4 Replies Latest reply on Jun 29, 2007 8:02 AM by mrkmrk

    JGroups: Problem with rebooting peers

    mrkmrk

      Hi

      I'm really sure if this is the right place to ask. I could not find any specific JGroups forums.

      However, let me know if there is a more suitable place.

      We're using JGroups 2.4.1 sp3 in a JBoss 4.0.2. We're using JGroups to send messages between the various servers. It works fine.
      We have one problem, though. When one of the destination servers reboots, the first message from the sender server fails. The log on the sender server says: ""2nd attempt to send data failed too". By adding some logging in BasicConnectionTable we've found that a "Socket Closed" occurs. The code in _send(byte[] data, int offset, int length) tries once, catches the IOException and tries again the same closed connection, then giving the "2nd.." message.

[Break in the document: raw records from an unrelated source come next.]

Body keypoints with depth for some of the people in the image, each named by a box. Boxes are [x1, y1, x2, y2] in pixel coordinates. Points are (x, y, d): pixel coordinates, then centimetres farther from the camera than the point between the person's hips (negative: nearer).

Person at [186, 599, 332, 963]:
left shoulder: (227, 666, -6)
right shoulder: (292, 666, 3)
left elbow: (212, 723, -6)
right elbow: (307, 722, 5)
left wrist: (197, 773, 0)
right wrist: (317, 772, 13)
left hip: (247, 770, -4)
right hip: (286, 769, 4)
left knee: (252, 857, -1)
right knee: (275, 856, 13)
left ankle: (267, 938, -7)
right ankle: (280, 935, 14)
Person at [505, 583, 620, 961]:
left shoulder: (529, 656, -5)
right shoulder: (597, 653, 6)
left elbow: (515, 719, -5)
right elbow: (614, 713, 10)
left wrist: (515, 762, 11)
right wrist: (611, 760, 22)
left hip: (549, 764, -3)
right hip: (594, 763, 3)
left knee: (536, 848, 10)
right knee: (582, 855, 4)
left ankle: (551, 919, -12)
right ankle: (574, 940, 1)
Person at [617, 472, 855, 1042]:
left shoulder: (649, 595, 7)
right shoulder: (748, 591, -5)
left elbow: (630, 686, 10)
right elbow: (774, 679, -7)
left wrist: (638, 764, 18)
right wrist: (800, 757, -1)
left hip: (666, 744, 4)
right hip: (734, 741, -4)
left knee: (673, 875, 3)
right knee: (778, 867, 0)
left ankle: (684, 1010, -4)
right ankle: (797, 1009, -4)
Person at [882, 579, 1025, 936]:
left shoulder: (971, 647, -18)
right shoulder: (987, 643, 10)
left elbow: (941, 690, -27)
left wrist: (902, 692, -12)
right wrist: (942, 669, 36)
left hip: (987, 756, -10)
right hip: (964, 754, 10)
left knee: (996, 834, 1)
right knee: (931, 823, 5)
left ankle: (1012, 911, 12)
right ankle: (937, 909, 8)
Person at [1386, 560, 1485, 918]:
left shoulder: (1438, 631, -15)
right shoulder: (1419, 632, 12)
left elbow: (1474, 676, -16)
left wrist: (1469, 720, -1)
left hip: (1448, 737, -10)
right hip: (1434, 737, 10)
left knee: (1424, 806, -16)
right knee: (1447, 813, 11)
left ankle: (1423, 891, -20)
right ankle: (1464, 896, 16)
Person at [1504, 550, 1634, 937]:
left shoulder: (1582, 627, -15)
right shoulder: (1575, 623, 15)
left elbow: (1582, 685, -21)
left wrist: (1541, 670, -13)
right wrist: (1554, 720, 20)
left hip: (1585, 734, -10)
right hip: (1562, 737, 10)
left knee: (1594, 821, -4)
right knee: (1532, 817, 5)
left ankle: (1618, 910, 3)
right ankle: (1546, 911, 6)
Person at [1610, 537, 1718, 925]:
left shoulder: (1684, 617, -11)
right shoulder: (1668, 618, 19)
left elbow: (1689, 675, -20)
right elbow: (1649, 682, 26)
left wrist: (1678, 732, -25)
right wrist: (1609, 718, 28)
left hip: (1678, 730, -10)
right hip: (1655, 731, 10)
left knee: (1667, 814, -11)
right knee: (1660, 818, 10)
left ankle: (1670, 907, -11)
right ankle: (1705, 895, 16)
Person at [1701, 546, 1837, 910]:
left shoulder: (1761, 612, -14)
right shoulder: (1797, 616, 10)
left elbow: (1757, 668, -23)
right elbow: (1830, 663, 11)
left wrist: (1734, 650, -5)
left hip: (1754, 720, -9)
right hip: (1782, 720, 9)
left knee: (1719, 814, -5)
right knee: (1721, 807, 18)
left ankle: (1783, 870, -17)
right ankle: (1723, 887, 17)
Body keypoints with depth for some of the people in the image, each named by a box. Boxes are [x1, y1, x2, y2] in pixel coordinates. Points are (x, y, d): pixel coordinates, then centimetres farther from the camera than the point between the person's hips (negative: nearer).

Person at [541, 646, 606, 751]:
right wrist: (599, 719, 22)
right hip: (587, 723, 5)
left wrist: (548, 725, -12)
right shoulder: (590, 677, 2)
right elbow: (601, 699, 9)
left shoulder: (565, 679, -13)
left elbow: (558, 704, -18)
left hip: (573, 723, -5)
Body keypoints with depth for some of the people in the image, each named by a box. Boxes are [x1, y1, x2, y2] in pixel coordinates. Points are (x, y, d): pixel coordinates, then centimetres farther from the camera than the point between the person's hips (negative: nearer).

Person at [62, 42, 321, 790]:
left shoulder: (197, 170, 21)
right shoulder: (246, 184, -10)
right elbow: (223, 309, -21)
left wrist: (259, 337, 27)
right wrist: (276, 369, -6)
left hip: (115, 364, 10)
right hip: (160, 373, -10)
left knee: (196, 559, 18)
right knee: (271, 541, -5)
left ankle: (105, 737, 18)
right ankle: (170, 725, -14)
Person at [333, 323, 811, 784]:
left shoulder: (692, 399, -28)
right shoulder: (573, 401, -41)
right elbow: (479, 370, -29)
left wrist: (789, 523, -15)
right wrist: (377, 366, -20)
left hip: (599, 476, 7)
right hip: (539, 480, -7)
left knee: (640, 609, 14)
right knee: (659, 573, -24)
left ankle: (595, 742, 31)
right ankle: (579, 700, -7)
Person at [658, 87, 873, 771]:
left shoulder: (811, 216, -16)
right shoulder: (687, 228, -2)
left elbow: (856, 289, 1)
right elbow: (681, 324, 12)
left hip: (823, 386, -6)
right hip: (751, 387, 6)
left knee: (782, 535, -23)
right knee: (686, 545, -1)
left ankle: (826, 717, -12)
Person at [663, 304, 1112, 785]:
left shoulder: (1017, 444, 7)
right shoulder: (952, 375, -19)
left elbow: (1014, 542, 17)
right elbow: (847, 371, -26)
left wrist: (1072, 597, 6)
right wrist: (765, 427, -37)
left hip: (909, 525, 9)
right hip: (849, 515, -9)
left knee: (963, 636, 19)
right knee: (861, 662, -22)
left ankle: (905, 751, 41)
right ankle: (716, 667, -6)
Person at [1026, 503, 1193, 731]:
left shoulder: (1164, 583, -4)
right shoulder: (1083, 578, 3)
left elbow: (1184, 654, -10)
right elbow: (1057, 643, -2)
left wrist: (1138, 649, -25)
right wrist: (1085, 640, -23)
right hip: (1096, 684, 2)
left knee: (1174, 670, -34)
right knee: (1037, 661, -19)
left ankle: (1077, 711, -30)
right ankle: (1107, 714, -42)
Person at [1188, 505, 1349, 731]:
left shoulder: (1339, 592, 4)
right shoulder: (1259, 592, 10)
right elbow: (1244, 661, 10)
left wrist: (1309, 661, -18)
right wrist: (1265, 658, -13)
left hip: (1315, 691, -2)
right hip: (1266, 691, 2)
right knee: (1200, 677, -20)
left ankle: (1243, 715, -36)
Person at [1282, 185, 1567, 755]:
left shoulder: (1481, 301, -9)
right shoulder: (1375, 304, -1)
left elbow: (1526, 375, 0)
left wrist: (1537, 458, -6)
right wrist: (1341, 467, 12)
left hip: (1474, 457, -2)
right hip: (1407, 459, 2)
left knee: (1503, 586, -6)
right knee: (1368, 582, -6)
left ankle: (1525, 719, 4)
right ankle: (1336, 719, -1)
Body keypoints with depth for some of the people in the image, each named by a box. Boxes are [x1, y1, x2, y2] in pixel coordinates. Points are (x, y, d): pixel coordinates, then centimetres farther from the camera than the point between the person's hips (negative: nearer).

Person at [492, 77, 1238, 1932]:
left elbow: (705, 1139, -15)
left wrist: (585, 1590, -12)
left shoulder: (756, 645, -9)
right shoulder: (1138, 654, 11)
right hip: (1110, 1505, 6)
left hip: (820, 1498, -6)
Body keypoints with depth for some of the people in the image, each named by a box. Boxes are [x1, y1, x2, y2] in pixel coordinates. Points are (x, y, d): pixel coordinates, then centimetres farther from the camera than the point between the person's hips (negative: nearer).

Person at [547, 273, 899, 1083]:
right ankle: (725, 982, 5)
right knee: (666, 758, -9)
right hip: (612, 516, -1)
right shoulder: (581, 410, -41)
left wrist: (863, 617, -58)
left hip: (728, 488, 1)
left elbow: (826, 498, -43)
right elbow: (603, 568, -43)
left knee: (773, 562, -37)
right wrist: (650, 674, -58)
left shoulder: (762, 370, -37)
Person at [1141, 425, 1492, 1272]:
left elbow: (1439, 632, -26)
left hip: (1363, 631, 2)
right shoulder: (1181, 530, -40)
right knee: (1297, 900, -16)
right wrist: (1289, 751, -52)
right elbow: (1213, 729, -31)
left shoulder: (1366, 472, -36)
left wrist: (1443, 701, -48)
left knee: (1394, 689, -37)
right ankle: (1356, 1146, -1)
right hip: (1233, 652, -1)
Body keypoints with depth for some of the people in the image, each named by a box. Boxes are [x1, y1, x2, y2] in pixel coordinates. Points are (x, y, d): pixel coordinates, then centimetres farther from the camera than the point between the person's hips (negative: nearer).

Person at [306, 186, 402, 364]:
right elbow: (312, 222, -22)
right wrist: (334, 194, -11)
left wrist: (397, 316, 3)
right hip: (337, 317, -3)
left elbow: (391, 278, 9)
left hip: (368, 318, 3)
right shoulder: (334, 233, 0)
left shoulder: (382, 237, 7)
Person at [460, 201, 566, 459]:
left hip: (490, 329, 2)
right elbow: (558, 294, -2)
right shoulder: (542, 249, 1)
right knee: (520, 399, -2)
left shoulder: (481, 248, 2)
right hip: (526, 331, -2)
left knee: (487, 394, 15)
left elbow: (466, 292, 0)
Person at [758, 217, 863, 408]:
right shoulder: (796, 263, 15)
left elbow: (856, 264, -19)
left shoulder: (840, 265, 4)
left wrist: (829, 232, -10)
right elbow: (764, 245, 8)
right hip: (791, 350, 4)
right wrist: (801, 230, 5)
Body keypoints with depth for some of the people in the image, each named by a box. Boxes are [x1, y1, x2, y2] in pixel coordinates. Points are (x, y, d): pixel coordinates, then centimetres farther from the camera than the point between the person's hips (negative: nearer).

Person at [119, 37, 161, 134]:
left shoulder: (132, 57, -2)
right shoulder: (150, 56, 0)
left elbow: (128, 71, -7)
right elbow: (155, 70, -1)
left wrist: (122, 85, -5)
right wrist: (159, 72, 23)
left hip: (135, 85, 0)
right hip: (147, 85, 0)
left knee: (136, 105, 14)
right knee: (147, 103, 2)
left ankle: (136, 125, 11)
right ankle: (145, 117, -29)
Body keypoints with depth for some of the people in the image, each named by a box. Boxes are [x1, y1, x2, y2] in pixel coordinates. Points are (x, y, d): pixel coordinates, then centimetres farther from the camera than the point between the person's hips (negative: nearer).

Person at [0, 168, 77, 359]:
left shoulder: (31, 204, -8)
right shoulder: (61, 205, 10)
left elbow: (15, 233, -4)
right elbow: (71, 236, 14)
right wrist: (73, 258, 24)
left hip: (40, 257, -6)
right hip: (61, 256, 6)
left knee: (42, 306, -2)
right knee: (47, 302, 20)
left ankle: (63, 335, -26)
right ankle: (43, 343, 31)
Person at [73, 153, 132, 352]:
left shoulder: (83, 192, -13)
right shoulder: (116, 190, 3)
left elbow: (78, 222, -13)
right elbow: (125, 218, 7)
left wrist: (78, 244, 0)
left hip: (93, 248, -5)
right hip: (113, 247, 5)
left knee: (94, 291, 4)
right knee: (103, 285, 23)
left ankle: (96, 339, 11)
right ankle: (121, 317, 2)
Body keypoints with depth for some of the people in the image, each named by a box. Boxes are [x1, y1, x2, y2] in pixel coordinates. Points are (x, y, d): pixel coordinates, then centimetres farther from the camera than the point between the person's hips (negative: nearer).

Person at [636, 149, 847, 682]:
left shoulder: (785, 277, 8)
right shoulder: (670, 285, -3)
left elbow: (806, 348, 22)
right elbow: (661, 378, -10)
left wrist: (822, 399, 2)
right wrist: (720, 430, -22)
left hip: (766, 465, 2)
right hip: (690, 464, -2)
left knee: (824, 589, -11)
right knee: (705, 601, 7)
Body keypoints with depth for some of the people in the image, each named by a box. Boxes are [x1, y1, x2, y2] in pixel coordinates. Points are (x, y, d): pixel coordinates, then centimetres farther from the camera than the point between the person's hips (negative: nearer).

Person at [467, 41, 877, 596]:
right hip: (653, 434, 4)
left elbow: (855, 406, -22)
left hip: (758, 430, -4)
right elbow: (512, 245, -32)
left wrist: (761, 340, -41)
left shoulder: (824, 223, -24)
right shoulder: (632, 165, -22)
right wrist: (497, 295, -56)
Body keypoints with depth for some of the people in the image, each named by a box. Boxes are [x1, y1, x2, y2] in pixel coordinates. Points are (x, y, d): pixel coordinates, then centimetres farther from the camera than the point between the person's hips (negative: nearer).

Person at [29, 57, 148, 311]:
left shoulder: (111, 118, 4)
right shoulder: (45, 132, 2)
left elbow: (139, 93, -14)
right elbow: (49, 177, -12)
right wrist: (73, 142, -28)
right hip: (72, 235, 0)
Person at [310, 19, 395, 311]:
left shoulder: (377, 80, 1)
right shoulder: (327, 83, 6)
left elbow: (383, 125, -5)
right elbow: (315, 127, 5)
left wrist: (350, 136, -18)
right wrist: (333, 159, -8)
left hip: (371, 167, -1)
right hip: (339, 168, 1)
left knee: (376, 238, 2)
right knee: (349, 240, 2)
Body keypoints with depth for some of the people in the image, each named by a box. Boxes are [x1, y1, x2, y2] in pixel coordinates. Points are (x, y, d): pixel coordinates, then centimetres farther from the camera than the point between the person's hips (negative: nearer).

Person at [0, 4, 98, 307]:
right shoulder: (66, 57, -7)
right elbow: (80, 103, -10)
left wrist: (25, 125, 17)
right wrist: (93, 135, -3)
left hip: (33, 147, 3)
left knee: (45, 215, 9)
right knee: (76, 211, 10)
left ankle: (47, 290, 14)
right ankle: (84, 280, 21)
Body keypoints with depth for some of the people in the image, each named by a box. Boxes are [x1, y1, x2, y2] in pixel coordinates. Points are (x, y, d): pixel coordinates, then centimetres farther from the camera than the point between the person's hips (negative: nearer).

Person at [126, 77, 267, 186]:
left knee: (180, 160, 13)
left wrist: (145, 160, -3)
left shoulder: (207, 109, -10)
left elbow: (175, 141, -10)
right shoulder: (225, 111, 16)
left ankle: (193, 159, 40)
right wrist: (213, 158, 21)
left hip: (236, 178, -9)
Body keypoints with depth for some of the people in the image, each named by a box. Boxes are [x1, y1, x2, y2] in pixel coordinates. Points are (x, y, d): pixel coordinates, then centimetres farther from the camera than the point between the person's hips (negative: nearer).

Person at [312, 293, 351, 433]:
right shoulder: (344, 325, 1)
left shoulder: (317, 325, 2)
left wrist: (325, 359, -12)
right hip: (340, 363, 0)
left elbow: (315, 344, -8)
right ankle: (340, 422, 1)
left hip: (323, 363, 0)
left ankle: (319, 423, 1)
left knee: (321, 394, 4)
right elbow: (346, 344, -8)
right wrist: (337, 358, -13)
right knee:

      private void _send(byte[] data, int offset, int length) {
       synchronized(send_mutex) {
       try {
       doSend(data, offset, length);
       updateLastAccessed();
       }
       catch(IOException io_ex) {
       if(log.isWarnEnabled())
       log.warn("peer closed connection, trying to re-send msg");
       try {
       doSend(data, offset, length);
       updateLastAccessed();
       }
       catch(IOException io_ex2) {
       if(log.isErrorEnabled()) log.error("2nd attempt to send data failed too");
       }
       catch(Exception ex2) {
       if(log.isErrorEnabled()) log.error("exception is " + ex2);
       }
       }
       catch(InterruptedException iex) {}
       catch(Throwable ex) {
       if(log.isErrorEnabled()) log.error("exception is " + ex);
       }
       }
       }
      


      We really don't want to loose that message.
      Have I missed something? Is there something I can do?

        • 1. Re: JGroups: Problem with rebooting peers
          belaban

          You're not losing those messages, as it is not the transport but either UNICAST or NAKACK which will resend a message until it has been delivered.

          Mailing lists for JGroups are at
          http://sourceforge.net/mail/?group_id=6081

          • 2. Re: JGroups: Problem with rebooting peers
            mrkmrk

            But we are using TCP.
            Our configuration:
            TCP(start_port=7810)

            Shouldn't that do what UNICAST would do?

            As I understand it, BasicConnectionTable is in the layer called "BuildingBlocks". UNICAST and NACKACK are in lower layers. How can a lower layer help things gone wrong in a higher layer?



            Best regards,
            Morten


            • 3. Re: JGroups: Problem with rebooting peers
              belaban

              No, the connection table is in the transport layer (TCP) and as such doesn't have to be concerned about retransmission or failed members.
              So, the failure detection layer (FD) will at one point kick in and remove the rebooted node from the cluster. Until this happens, TCP will happily continue trying to send packets to that node, and that's what you might be seeing.

              • 4. Re: JGroups: Problem with rebooting peers
                mrkmrk

                Our code is very simple, and as such we have no concept of cluster.

                We basically have a "Channel" upon which we call "send(Message msg)".
                When the method returns we don't know whether the transmission went through or not. Therefore if the socket is closed, the message is lost.